WHAT IS BEING ASKED:
The task calls for each record to be given again unchanged, minus any pictures.

((

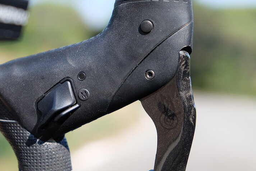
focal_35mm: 140
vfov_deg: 9.8
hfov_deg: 14.6
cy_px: 76
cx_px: 72
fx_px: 995
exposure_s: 1/750
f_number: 4
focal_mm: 55
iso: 400
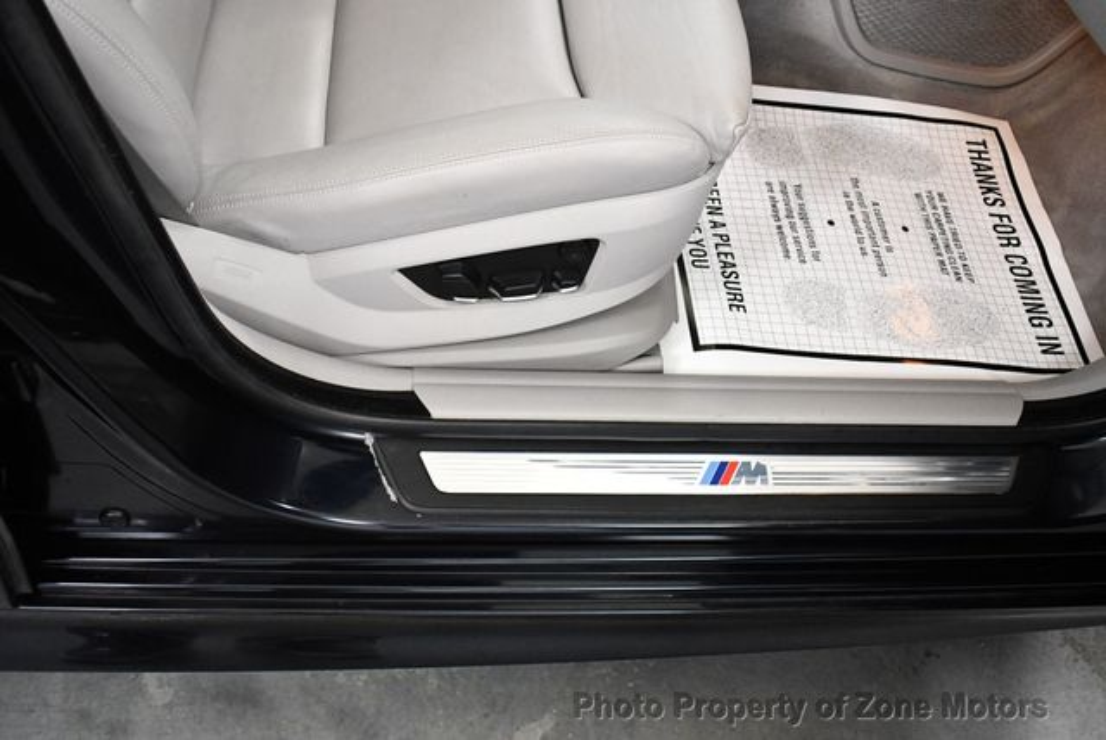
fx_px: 1107
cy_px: 370
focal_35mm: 36
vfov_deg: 36.9
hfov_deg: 53.1
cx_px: 553
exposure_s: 1/125
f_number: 3.5
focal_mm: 18
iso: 2500
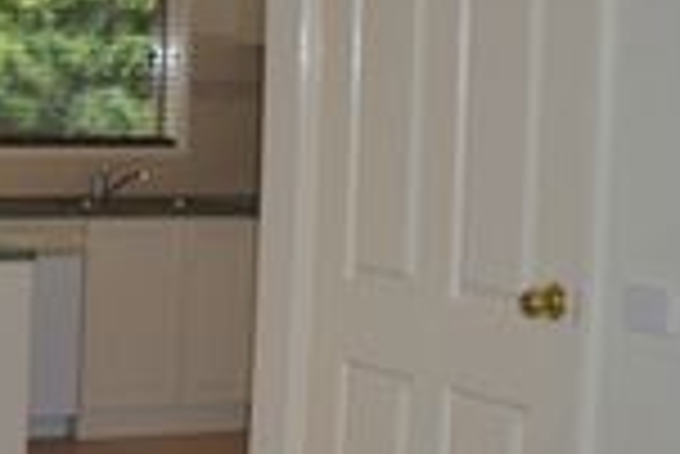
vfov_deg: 11.3
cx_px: -365
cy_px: 173
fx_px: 2288
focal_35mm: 121
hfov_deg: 15.5
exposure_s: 1/125
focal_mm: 26
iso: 360
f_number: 4.2
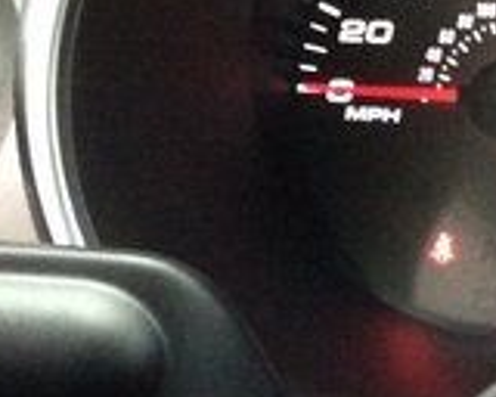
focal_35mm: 125
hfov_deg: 15.3
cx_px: 115
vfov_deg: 12.1
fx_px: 1835
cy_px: 456
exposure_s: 1/15
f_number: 2.4
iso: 400
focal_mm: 3.3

))

ANSWER TO THIS TASK:
focal_35mm: 140
vfov_deg: 9.8
hfov_deg: 14.6
cy_px: 76
cx_px: 72
fx_px: 995
exposure_s: 1/750
f_number: 4
focal_mm: 55
iso: 400
fx_px: 1107
cy_px: 370
focal_35mm: 36
vfov_deg: 36.9
hfov_deg: 53.1
cx_px: 553
exposure_s: 1/125
f_number: 3.5
focal_mm: 18
iso: 2500
vfov_deg: 11.3
cx_px: -365
cy_px: 173
fx_px: 2288
focal_35mm: 121
hfov_deg: 15.5
exposure_s: 1/125
focal_mm: 26
iso: 360
f_number: 4.2
focal_35mm: 125
hfov_deg: 15.3
cx_px: 115
vfov_deg: 12.1
fx_px: 1835
cy_px: 456
exposure_s: 1/15
f_number: 2.4
iso: 400
focal_mm: 3.3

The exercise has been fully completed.